The walking is a presence, a shared love and mutuality, where, as Pope Francis has indicated, we remove our sandals before the sacred ground of the other.

Synodality is characterized by listening in order to understand. This isn’t debating, arguing or listening in order to respond — we all probably know what those conversations feel like. It is listening to understand, not merely on a surface level, but on a level of deep, personal, holy engagement. We are each made in the image and likeness of God. This means that each of us is an inexhaustible mystery. We can be endlessly curious towards and about each other because there is an endless complexity to each of us. Finding the words to express curiosity may not always be easy, but the capacity is there to further unpack and listen to a person’s experience.

Synodality is also characterized by orienting the structures of the Church toward mission, which is evangelization. Our structures can never be for our own self-preservation or keeping things the way that they are for its own sake. The Church does not exist to preserve the Church. The Church exists to spread the good news of Jesus. This is a dynamic, unfolding reality, and we cannot predict where the Holy Spirit may lead us.

Finally, synodality is marked by a constant discerning of the presence of the Holy Spirit. We must insist on this, daily. Discerning the presence of the Holy Spirit is just as likely to disrupt and unsettle us, as it is to confirm and heal.
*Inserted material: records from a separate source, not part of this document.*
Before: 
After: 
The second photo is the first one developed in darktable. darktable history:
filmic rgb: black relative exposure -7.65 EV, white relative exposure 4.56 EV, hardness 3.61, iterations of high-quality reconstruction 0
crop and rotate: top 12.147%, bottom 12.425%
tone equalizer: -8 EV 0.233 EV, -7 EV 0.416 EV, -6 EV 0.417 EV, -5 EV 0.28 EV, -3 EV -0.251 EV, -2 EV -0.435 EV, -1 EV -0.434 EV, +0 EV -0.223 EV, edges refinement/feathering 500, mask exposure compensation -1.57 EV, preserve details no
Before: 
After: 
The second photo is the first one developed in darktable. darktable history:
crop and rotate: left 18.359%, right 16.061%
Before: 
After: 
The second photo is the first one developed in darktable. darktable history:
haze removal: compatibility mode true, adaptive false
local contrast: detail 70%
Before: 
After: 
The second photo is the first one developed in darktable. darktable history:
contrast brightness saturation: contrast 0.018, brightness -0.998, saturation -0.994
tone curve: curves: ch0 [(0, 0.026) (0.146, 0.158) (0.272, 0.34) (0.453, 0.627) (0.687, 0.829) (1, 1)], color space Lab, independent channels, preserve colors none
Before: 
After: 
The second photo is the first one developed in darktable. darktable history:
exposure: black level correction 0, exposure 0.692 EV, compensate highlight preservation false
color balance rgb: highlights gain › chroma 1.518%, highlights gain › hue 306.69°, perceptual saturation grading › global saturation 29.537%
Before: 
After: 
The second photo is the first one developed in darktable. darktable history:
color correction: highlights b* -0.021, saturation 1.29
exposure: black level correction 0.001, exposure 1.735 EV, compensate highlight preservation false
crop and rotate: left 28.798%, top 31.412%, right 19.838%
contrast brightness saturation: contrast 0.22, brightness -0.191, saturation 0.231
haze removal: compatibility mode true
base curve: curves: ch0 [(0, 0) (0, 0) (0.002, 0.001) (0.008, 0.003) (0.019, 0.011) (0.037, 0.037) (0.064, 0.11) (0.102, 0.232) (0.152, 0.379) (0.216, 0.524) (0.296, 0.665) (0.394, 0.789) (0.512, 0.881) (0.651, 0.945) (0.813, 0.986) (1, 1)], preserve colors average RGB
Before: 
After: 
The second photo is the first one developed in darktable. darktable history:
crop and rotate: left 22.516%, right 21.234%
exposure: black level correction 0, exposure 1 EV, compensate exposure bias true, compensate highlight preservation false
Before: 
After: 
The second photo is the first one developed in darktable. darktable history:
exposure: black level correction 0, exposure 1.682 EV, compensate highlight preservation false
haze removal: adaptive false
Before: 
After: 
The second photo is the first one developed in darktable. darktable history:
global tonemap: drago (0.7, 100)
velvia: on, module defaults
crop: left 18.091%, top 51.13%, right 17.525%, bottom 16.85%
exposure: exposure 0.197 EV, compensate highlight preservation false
Transformation doesn’t happen without discomfort. We must lean into the calling of the Holy Spirit, and this leaning has no definitive conclusion. It has a direction, a trajectory, a path. The Holy Spirit always calls us to more, and we, like Abraham before us, must respond resolutely: “ready” (Genesis 22:1).

Evangelization and synodality are realities in the Church. They are realities that emerge often incrementally but they can also emerge progressively. Evangelization and synodality enrich and build on one another — one without the other leaves us with something less than what we might otherwise have.

Evangelization without synodality lacks concern for the structures of the Church. The Church is the people of God, and we inhabit social and hierarchical structures. We must take care to examine where those structures came from, wonder with care about how they serve the Gospel, and whether they are in need of transformation.

Synodality without evangelization means we are just another social club. Many social clubs, even businesses, would do well to learn from the practice of synodality. Synodality is ordered by our communion with God and experienced as members of the family of God and as participants in creation. It is ordered by our collective involvement and sense of co-responsibility for the Church. It is also ordered by our mission of evangelization. We do not come to the Eucharist to stay in the Church. We must be ever outward facing.

These are brief reflections on the relationship between evangelization and synodality. There is more to be discovered. Evan­gelization and synodality may be expressed uniquely in each of us, as we each have a particular contribution to offer as a gift to the Church, to the world.

(Patrick Schmadeke is Director of Evangelization for the Diocese of Davenport.)